Donato Bramante: redefining the rules of Western architecture more than 500 years ago
The 500th anniversary of Bramante’s death is commemorated – among other initiatives- with the issue of a postage stamp, featuring the spiral staircase that he designed for the Octagonal Courtyard in the Vatican Museums
We all watched Paolo Sorrentino’s Academy Award-winning film The Great Beauty, and we all dreamed of walking with the protagonist through the Rome’s magnificent Renaissance architecture.
One of the most beautiful spots celebrated by the movie and loved by tourists from all over the world is certainly Bramante’s Tempietto at San Pietro in Montorio, near Gianicolo and the monumental Fontana dell’Acqua Paola. This small treasure, hidden in the church’s courtyard, was commissioned to Donato Bramante in 1502 by Pope Alexander VI to honor the alleged place where St. Peter was crucified, and it marked the beginning of High Renaissance style in Rome.

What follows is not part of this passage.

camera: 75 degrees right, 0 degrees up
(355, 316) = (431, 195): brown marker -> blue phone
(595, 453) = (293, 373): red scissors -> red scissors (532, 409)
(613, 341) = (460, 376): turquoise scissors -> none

Along with Michelangelo and Raffaello, Bramante was, in fact, one of the greatest Italian architects and painters of that period. This year marks the 500th anniversary of his death (1444-1514), commemorated – among other initiatives – with the issue of a postage stamp, featuring the spiral staircase that he designed for the Octagonal Courtyard in the Vatican Museums, and a special exhibition in Vicenza (November 9, 2014 through February 8, 2015), showcasing the artist’s revolutionary project for St. Peter’s Basilica.